(Keypoint text descriptions)
/---

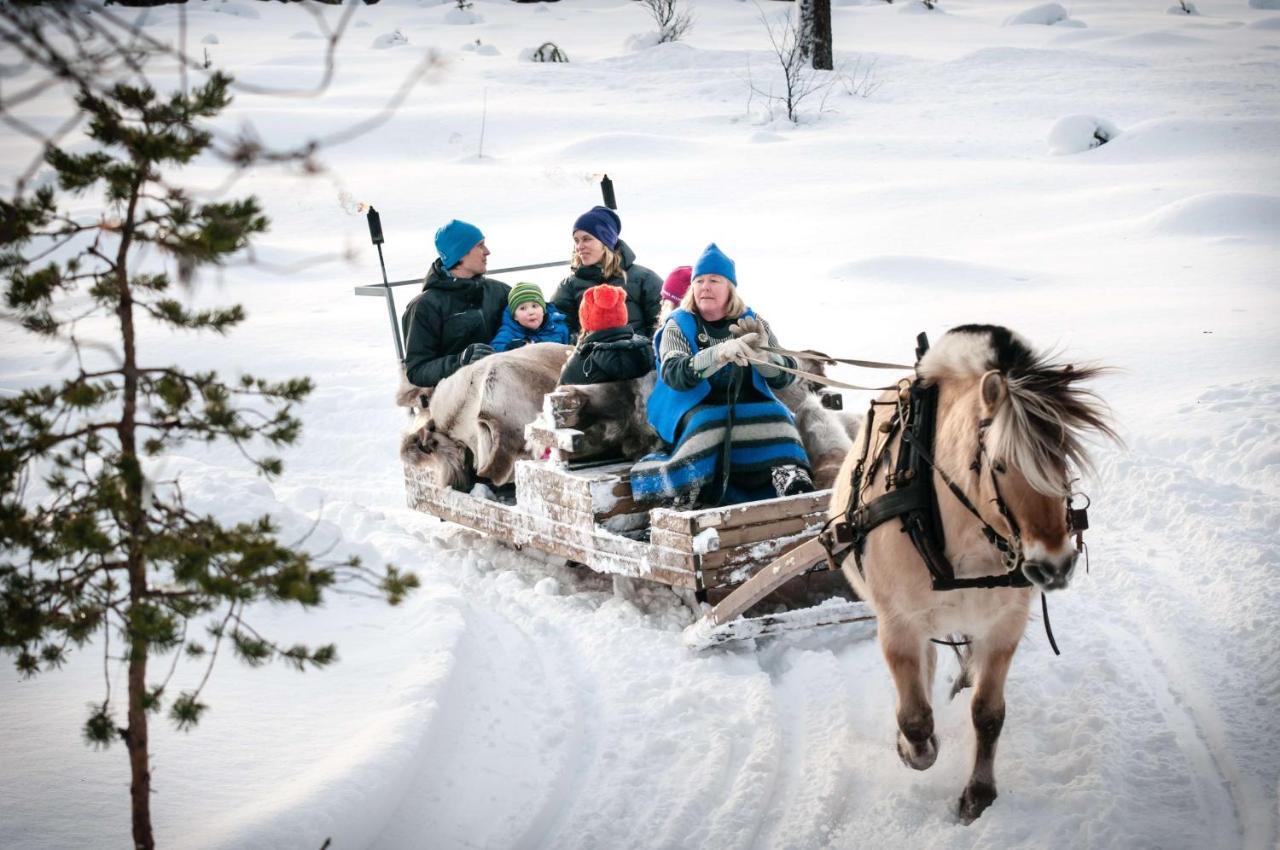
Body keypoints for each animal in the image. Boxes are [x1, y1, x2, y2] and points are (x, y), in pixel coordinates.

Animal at [829, 325, 1121, 824]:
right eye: (1000, 464)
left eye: (1063, 458)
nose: (1055, 566)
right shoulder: (897, 625)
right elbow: (914, 717)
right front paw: (913, 749)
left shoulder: (1004, 624)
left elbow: (988, 713)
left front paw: (979, 794)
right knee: (925, 672)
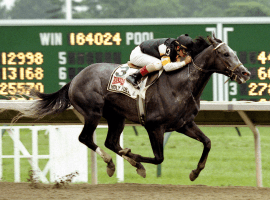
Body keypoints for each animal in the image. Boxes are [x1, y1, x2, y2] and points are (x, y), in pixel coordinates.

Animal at [15, 36, 250, 181]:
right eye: (226, 54)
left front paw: (195, 172)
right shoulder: (154, 126)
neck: (181, 84)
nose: (245, 73)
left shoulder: (184, 124)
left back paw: (125, 160)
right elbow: (158, 158)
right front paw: (135, 158)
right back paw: (112, 163)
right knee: (86, 139)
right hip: (92, 113)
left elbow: (207, 142)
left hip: (116, 117)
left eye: (234, 52)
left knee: (111, 141)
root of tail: (75, 78)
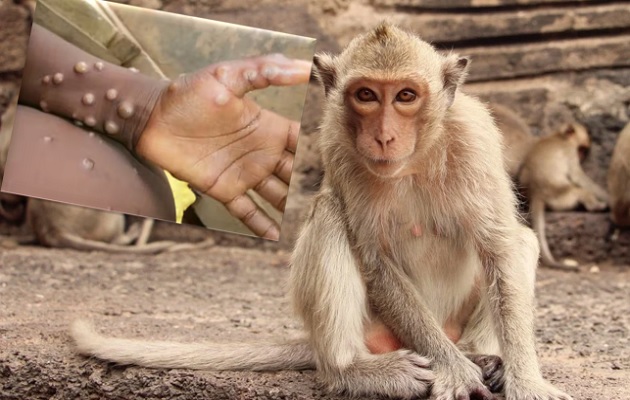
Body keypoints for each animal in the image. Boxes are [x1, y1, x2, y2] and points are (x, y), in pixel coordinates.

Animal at [69, 24, 572, 400]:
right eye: (366, 95)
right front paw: (455, 370)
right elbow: (374, 258)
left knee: (520, 241)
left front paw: (525, 381)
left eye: (406, 96)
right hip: (374, 331)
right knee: (330, 214)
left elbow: (499, 246)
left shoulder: (476, 139)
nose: (384, 136)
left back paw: (480, 355)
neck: (413, 161)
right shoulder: (337, 144)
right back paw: (354, 371)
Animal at [520, 123, 612, 270]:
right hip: (561, 197)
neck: (559, 136)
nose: (582, 156)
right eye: (581, 149)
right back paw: (596, 206)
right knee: (579, 191)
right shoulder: (570, 152)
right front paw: (607, 197)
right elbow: (577, 176)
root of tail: (537, 193)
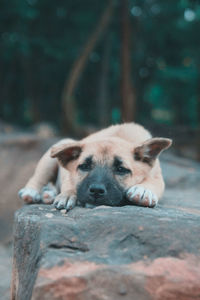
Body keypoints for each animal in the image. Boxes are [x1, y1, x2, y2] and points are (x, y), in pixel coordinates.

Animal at [19, 123, 172, 210]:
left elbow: (152, 183)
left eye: (121, 169)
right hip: (55, 151)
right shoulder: (69, 174)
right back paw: (32, 192)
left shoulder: (157, 177)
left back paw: (48, 194)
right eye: (84, 166)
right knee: (38, 177)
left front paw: (144, 190)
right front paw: (67, 195)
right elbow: (71, 184)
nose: (96, 191)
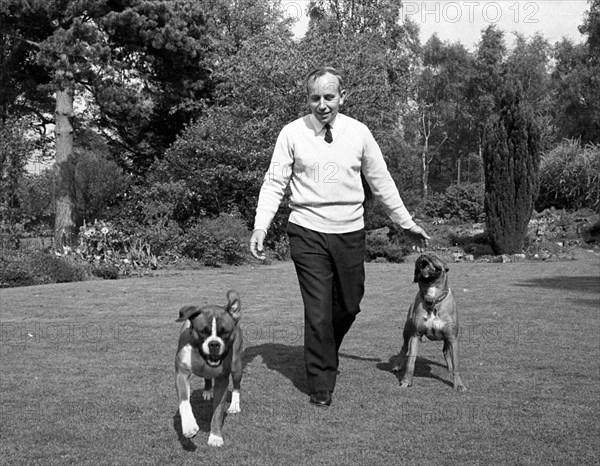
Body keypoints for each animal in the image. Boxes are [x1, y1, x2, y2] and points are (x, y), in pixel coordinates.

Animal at [392, 253, 466, 392]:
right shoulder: (416, 336)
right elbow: (411, 363)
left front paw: (458, 384)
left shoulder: (452, 338)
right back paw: (398, 364)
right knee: (404, 347)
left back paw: (449, 366)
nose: (423, 255)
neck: (433, 298)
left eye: (433, 256)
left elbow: (457, 366)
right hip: (407, 330)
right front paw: (406, 381)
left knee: (446, 351)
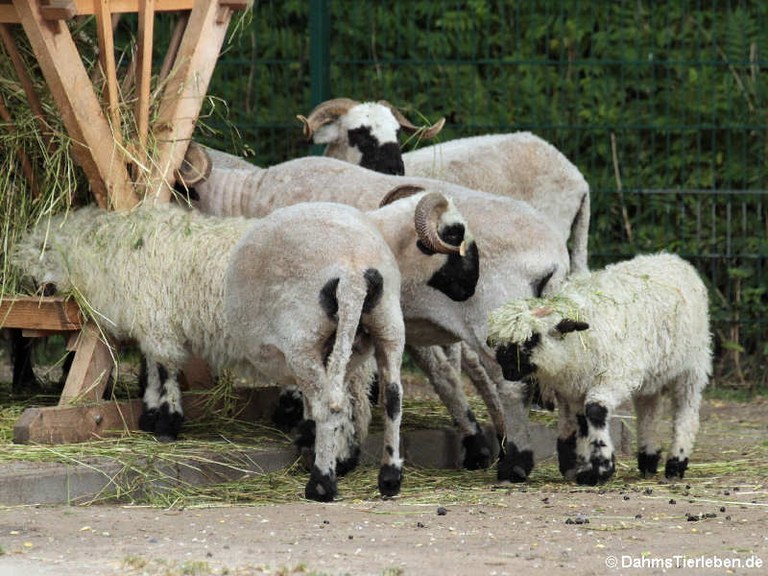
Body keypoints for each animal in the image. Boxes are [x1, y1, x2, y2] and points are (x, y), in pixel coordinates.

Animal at [10, 202, 420, 504]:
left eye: (40, 250)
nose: (33, 287)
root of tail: (355, 267)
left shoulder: (157, 318)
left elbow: (164, 368)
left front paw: (166, 420)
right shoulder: (153, 321)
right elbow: (152, 366)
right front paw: (151, 413)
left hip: (308, 339)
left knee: (337, 402)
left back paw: (324, 478)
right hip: (373, 335)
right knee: (379, 400)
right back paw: (371, 470)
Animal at [178, 148, 568, 482]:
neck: (244, 195)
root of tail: (554, 257)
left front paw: (329, 445)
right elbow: (444, 375)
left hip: (491, 320)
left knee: (512, 385)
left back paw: (516, 463)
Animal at [488, 254, 712, 484]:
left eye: (533, 338)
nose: (506, 368)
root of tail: (673, 259)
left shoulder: (615, 376)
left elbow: (595, 411)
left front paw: (600, 468)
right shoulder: (576, 389)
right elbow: (583, 423)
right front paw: (587, 467)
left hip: (691, 367)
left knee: (686, 413)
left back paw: (676, 464)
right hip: (652, 375)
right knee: (648, 411)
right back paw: (648, 459)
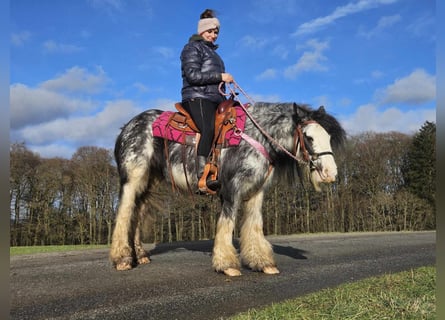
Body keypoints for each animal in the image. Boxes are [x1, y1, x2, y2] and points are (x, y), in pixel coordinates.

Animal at [109, 101, 346, 276]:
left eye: (328, 137)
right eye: (309, 137)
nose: (331, 174)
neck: (254, 137)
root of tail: (127, 127)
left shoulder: (256, 192)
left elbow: (254, 225)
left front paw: (262, 262)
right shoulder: (231, 190)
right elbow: (227, 224)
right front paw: (228, 264)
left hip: (148, 182)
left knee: (137, 213)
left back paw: (140, 255)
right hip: (133, 179)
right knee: (124, 212)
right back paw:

\---

Your answer must be an exact copy of the lines from the start of the entries through the line with "right knee: (925, 672)", with no pictures.

- [OUTPUT OF THE TASK]:
Body keypoints for each animal in the image. Boxes are [x1, y1, x2, y2] and points are (x, y), in pixel coordinates.

Animal at [829, 325, 1121, 824]:
right eye: (1000, 464)
left eye: (1063, 458)
nose: (1055, 566)
right shoulder: (897, 625)
right elbow: (914, 717)
right front paw: (913, 749)
left shoulder: (1004, 624)
left elbow: (988, 713)
left front paw: (979, 794)
right knee: (925, 672)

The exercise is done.